Texte source:
↓↓↓
Les libertaires vont alors décider de rejoindre ce mouvement spontané à coloration réformiste pour lui proposer de dépasser cette action réformatrice et quotidienne pour l'action révolutionnaire vers la grève générale et expropriatrice.

Dans cette optique, la majorité d'entre eux vont reconnaître que l'organisation syndicale n'a pas son pareil. Il est évident que l'état et le capital souvent associés à d'autres formes de domination telle que l'église, sont, eux organisés de façon puissante et unie. Or, face à ces forces d'autorité hiérarchisées, les travailleurs viennent sans intervention extérieure de se donner leur propre forme d'organisation sur le terrain même où ils sont exploités.

Le syndicat permet de réagir rapidement et au coup par coup tout en développant une stratégie de lutte à plus long terme. En effet, selon cette analyse le syndicat porte en lui-même la potentialité d'être un groupe de pression, de formation, puis de transformation révolutionnaire : il se suffit à lui-même.

C'est en France que ce type de syndicalisme révolutionnaire anti-autoritaire va parvenir à organiser la majorité du mouvement ouvrier.

Il faut citer un nom ; celui de F. Pelloutier, promoteur de ce nouveau syndicalisme du refus de compromission et du volontarisme de l'éducation vers la révolution. Lorsque Paul Deschanel l'invite, il répond : "il ne convient pas aux membres du comité fédéral des bourses du travail de s'asseoir à une table qu'ils rêvent de renverser. Par contre, par ces mêmes bourses du travail où sont créés des bibliothèques, des offices de renseignements, des cours et des enseignements en économie politique ... , on cherche à réaliser par l'éducation le principe : l'émancipation des travailleurs sera l'oeuvre des travailleurs eux-mêmes".

En 1890 la première étape est franchie ; les syndicalistes sont convaincus que, comme l'écrit Emile Pouget, "au-delà de la popote courante, il est une autre besogne, préparer la Sociale". Pour cela, ils vont se démarquer avec clarté de la IIème Internationale de 1889 en défendant la primauté de l'émancipation économique.
↑↑↑
Exercices:
A. Répondez aux questions suivantes d'après le texte source :
(i) En quelle année la première étape est-elle franchie ?
(ii) Dans quel pays le syndicalisme révolutionnaire anti-autoritaire va-t-il parvenir à organiser la majorité du mouvement ouvrier ?
(iii) Qui invite F. Pelloutier ?
B. Relevez dans le texte source tout ce qui, selon la réponse de F. Pelloutier, est créé dans les bourses du travail.
C. Recopiez mot pour mot le passage du texte source qui va de « Les libertaires vont » jusqu'à « générale et expropriatrice. ».

Données:
↓↓↓
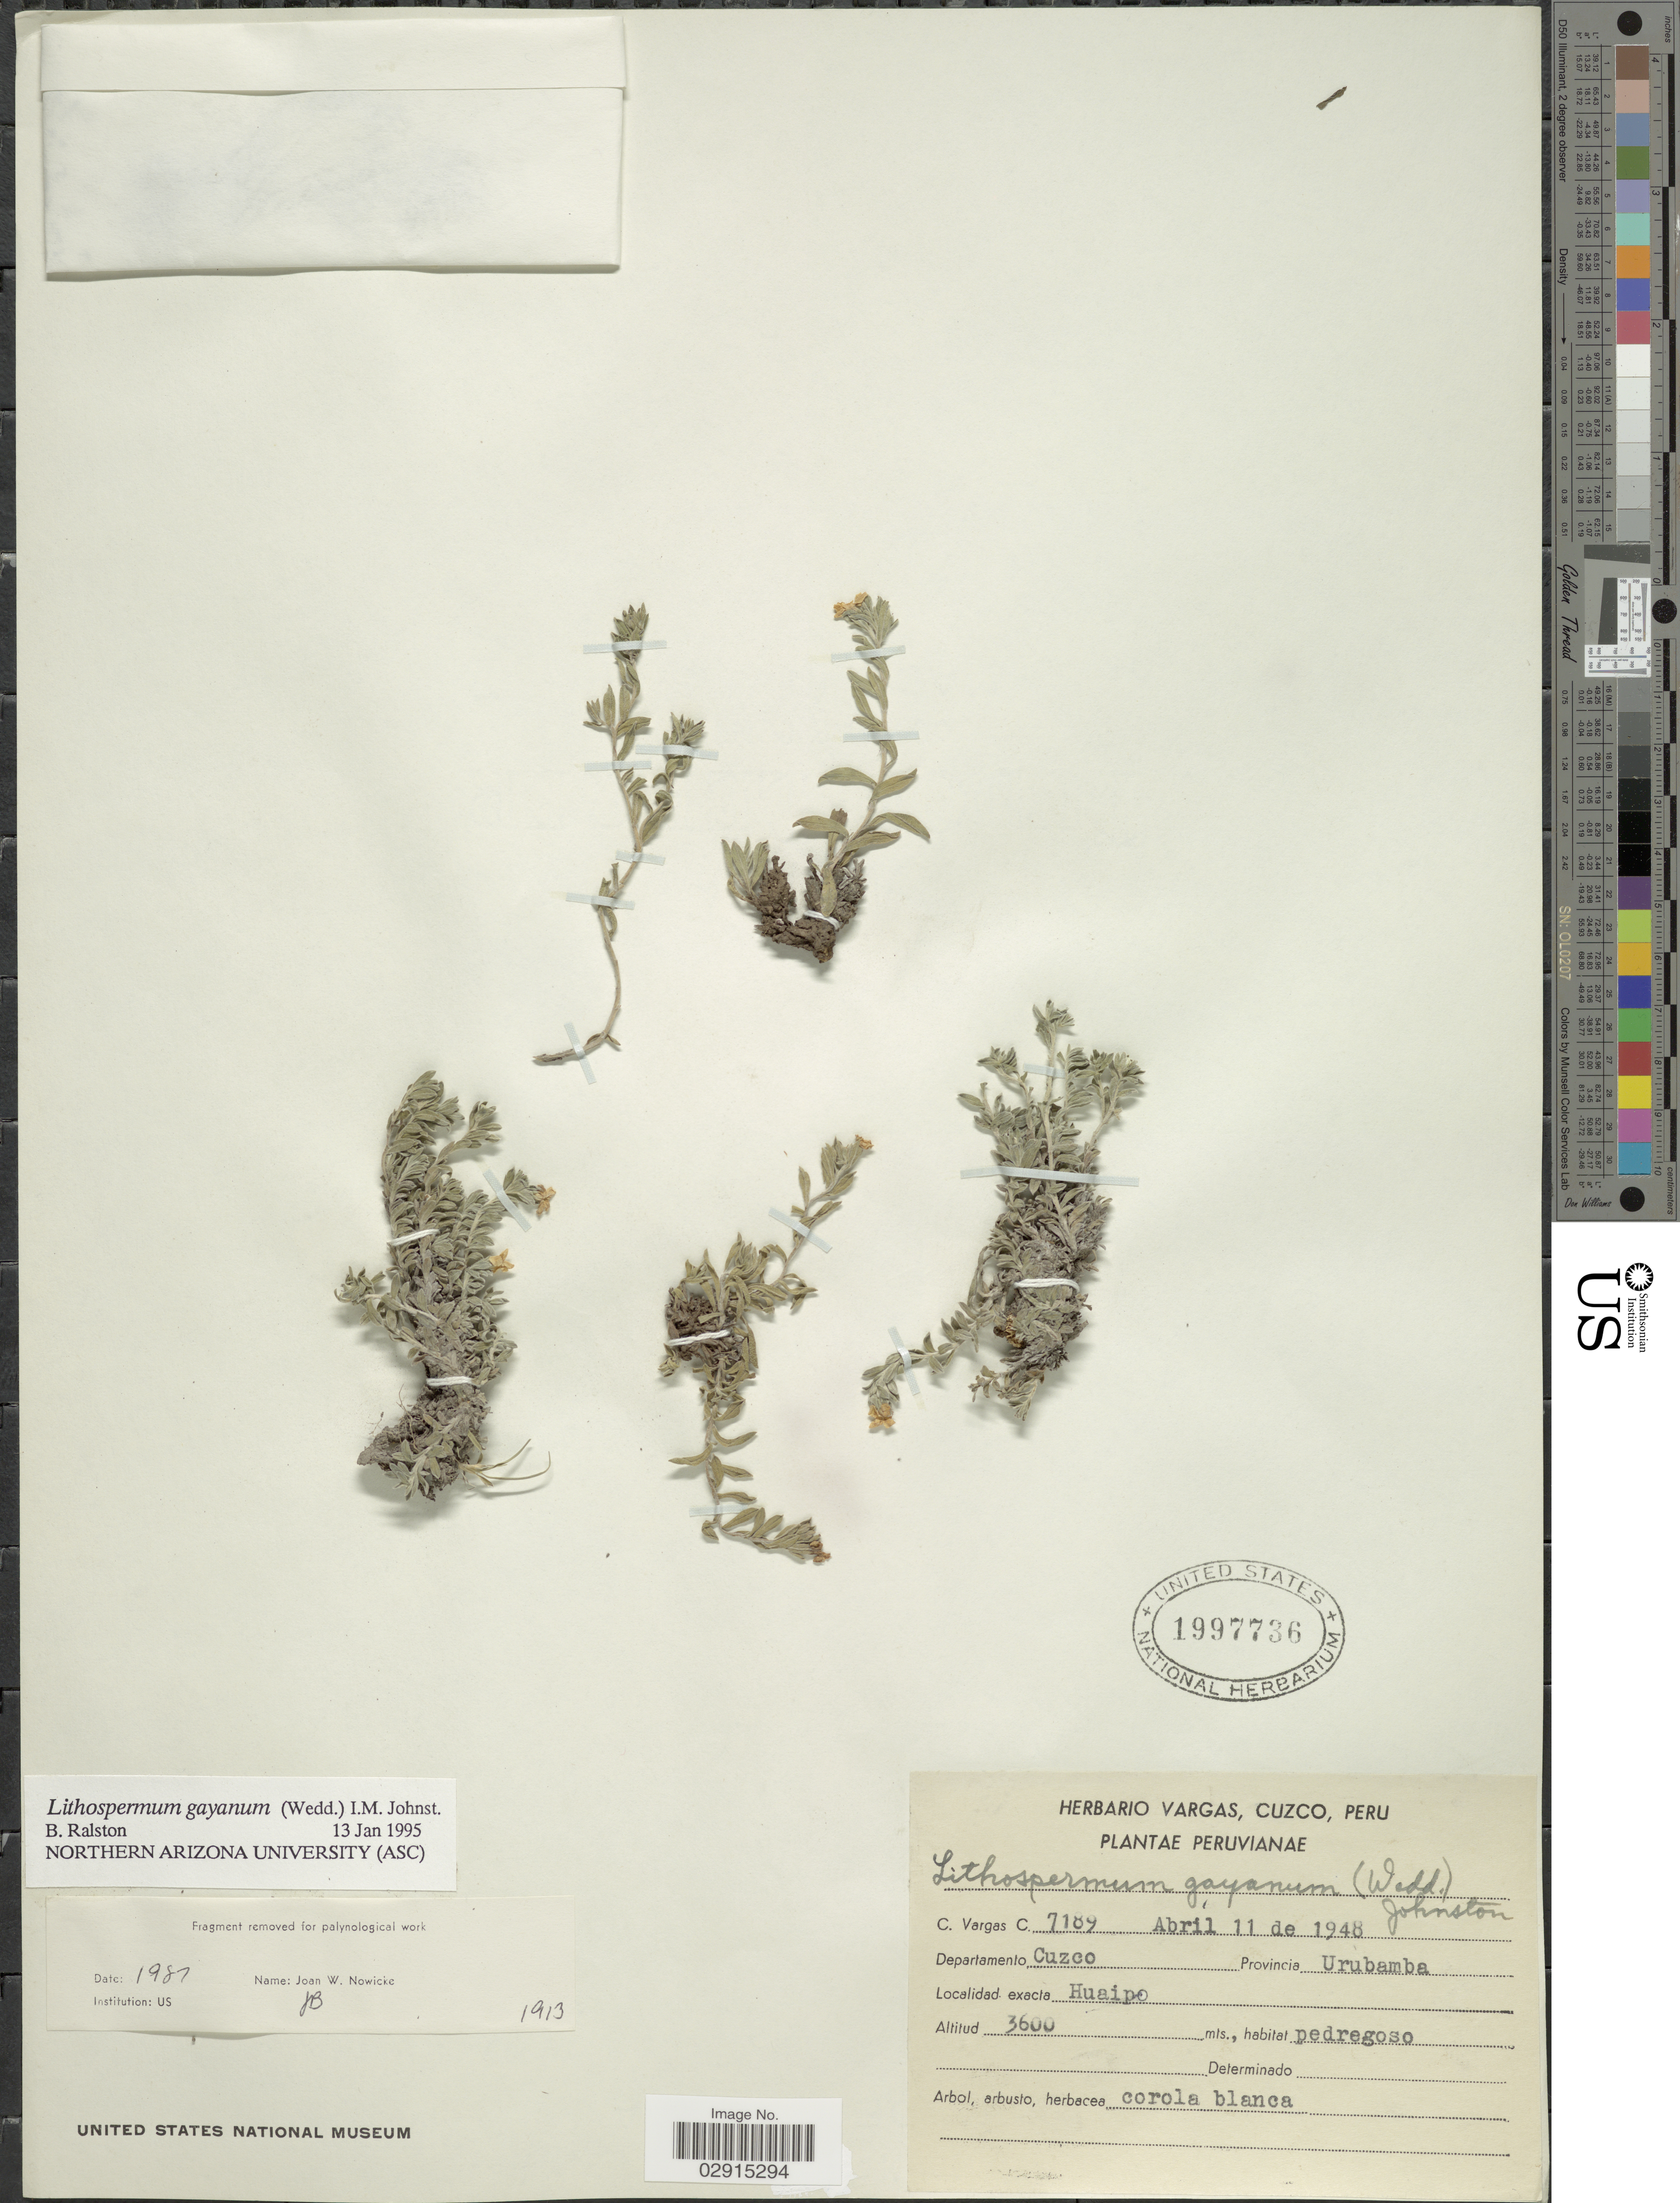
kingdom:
↑↑↑
Corrigé par exercice:
A.
(i) En 1890.
(ii) En France.
(iii) Paul Deschanel.

B.
- des bibliothèques
- des offices de renseignements
- des cours
- des enseignements en économie politique

C.
Les libertaires vont alors décider de rejoindre ce mouvement spontané à coloration réformiste pour lui proposer de dépasser cette action réformatrice et quotidienne pour l'action révolutionnaire vers la grève générale et expropriatrice.